LONDON Some $171.8 billion of cross-border merger and acquisition deals between U.S. and European companies have been announced so far in 2017, the highest figure at this stage of the year for a decade as companies on both sides of the Atlantic hunt for deals to offset sluggish growth.
A $14 billion tie-up between U.S.-based chemicals firm Huntsman Corp (HUN.N) and European rival Swiss Clariant AG (CLN.S), announced on Monday, is the latest example of the spate of big deals between the two regions.
The overall value of cross-border M&A deals between the U.S. and Europe is up 82 percent on the same period last year, according to Thomson Reuters data, and the highest over the same timeframe since at least 2007.
Interest in major cross-border deals was underscored earlier this year when Kraft Heinz Co (KHC.O) made a surprise $143 billion bid for Unilever (ULVR.L) (UNc.AS), only to withdraw it less than 48 hours later, while U.S. healthcare giant Johnson & Johnson (JNJ.N) clinched Swiss biotech company Actelion (ATLN.S) in a $30 billion all-cash deal.
Optimism over U.S. President Donald Trump's economic agenda has buoyed stock markets worldwide, as well as the U.S. dollar, which has made foreign acquisitions cheaper for U.S. companies.
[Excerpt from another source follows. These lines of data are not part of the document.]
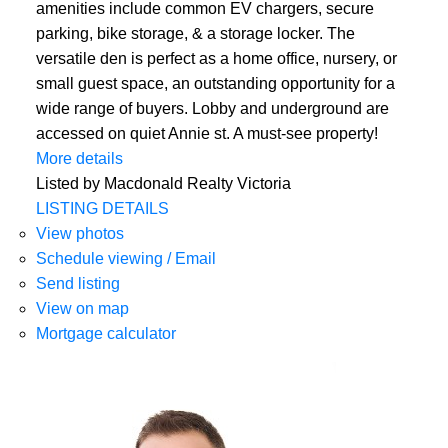
amenities include common EV chargers, secure
parking, bike storage, & a storage locker. The
versatile den is perfect as a home office, nursery, or
small guest space, an outstanding opportunity for a
wide range of buyers. Lobby and underground are
accessed on quiet Annie st. A must-see property!
More details
Listed by Macdonald Realty Victoria
LISTING DETAILS
View photos
Schedule viewing / Email
Send listing
View on map
Mortgage calculator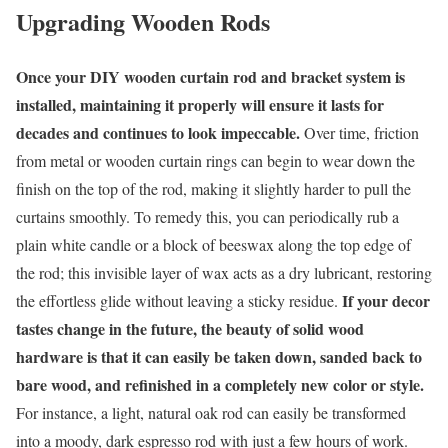
Upgrading Wooden Rods
Once your DIY wooden curtain rod and bracket system is
installed, maintaining it properly will ensure it lasts for
decades and continues to look impeccable.
Over time, friction
from metal or wooden curtain rings can begin to wear down the
finish on the top of the rod, making it slightly harder to pull the
curtains smoothly. To remedy this, you can periodically rub a
plain white candle or a block of beeswax along the top edge of
the rod; this invisible layer of wax acts as a dry lubricant, restoring
If your decor
the effortless glide without leaving a sticky residue.
tastes change in the future, the beauty of solid wood
hardware is that it can easily be taken down, sanded back to
bare wood, and refinished in a completely new color or style.
For instance, a light, natural oak rod can easily be transformed
into a moody, dark espresso rod with just a few hours of work.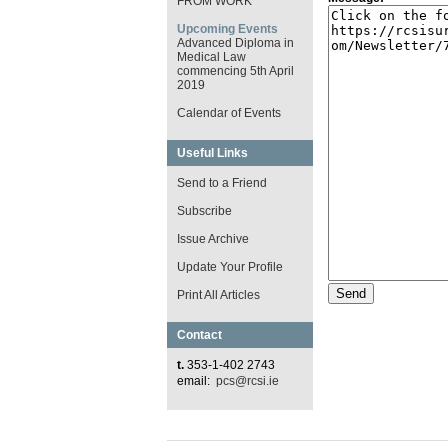
FROM WORK
Upcoming Events
Advanced Diploma in
Medical Law
commencing 5th April
2019
Calendar of Events
Useful Links
Send to a Friend
Subscribe
Issue Archive
Update Your Profile
Print All Articles
Contact
t.
353-1-402 2743
email:
pcs@rcsi.ie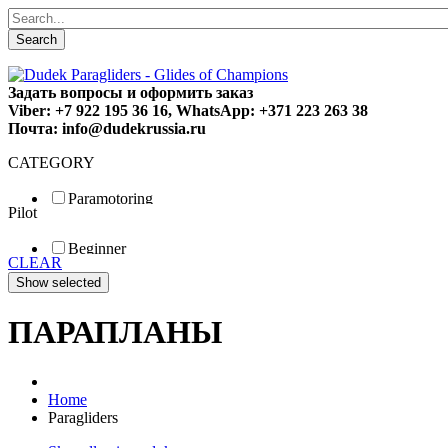
Search
Задать вопросы и оформить заказ
Viber: +7 922 195 36 16, WhatsApp: +371 223 263 38
Почта: info@dudekrussia.ru
CATEGORY
Paramotoring
Pilot
Universal
Tandem / trike
Beginner
Special
CLEAR
Fun
Sport
Competition
ПАРАПЛАНЫ
Home
Paragliders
Low interest rates are also keeping down borrowing costs.
Switzerland and the Netherlands have so far been the main shopping destinations for companies on the other side of the Atlantic, with U.S. buyers announcing a combined $70.2 billion worth of deals in those two countries this year, the data shows.
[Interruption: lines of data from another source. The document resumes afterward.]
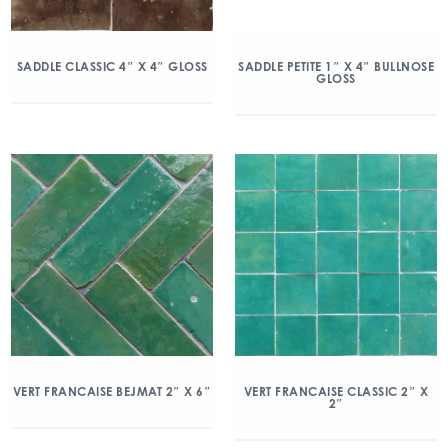
SADDLE CLASSIC 4″ X 4″ GLOSS
SADDLE PETITE 1″ X 4″ BULLNOSE
GLOSS
VERT FRANCAISE BEJMAT 2″ X 6″
VERT FRANCAISE CLASSIC 2″ X
2″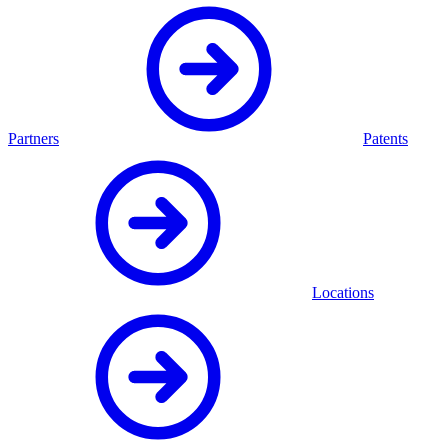
Partners
Patents
Locations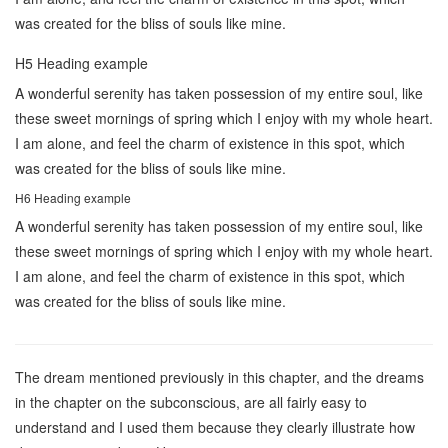
was created for the bliss of souls like mine.
H5 Heading example
A wonderful serenity has taken possession of my entire soul, like
these sweet mornings of spring which I enjoy with my whole heart.
I am alone, and feel the charm of existence in this spot, which
was created for the bliss of souls like mine.
H6 Heading example
A wonderful serenity has taken possession of my entire soul, like
these sweet mornings of spring which I enjoy with my whole heart.
I am alone, and feel the charm of existence in this spot, which
was created for the bliss of souls like mine.
The dream mentioned previously in this chapter, and the dreams
in the chapter on the subconscious, are all fairly easy to
understand and I used them because they clearly illustrate how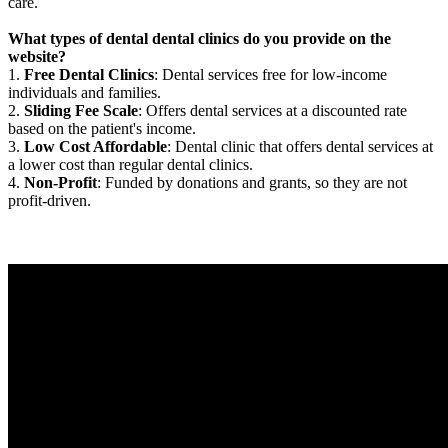
care.
What types of dental dental clinics do you provide on the
website?
1.
Free Dental Clinics
: Dental services free for low-income
individuals and families.
2.
Sliding Fee Scale
: Offers dental services at a discounted rate
based on the patient's income.
3.
Low Cost Affordable
: Dental clinic that offers dental services at
a lower cost than regular dental clinics.
4.
Non-Profit
: Funded by donations and grants, so they are not
profit-driven.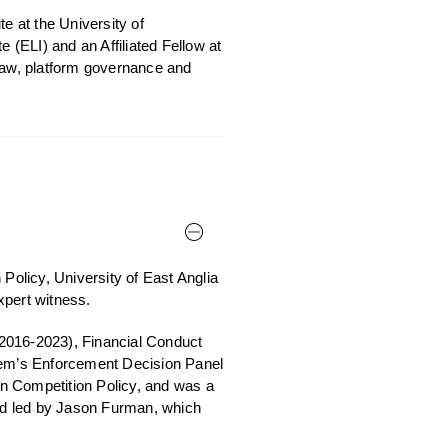
e at the University of
(ELI) and an Affiliated Fellow at
 law, platform governance and
Policy, University of East Anglia
xpert witness.
2016-2023), Financial Conduct
em’s Enforcement Decision Panel
 Competition Policy, and was a
nd led by Jason Furman, which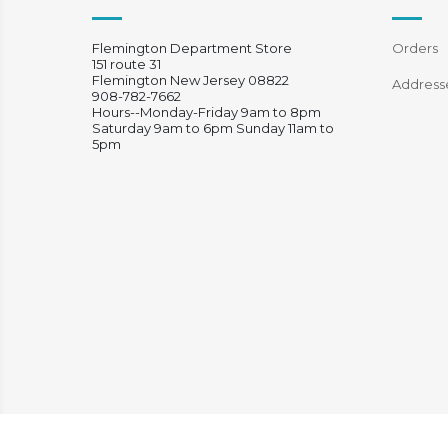
Flemington Department Store
Orders
151 route 31
Flemington New Jersey 08822
Address
908-782-7662
Hours--Monday-Friday 9am to 8pm
Saturday 9am to 6pm Sunday 11am to
5pm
But some European companies have been fighting hard for their independence.
Shareholders in Dutch paint maker Akzo Nobel (AKZO.AS), angered by its rejection of a 26.3 billion euro ($29.6 billion)takeover proposal from U.S. rival PPG Industries (PPG.N), took their fight to an Amsterdam court on Monday.
Britain remains Europe's biggest acquirer in the United States, with deals totaling $21.1 billion so far this year, followed by Switzerland with $11.5 billion.
In February, Reckitt Benckiser (RB.L) announced a deal to buy U.S. baby formula maker Mead Johnson Nutrition MJN.N for $16.6 billion, giving the British consumer goods company a new product line and expanding its presence in developing markets where Mead Johnson has a strong footprint.
Bank of America Merrill Lynch, which advised Reckitt Benckiser on that deal, leads the list of financial advisers on cross-border transactions announced between U.S. and European companies, with $83.1 billion worth of deals so far this year.
That represents 48 percent of the total, according to Thomson Reuters data.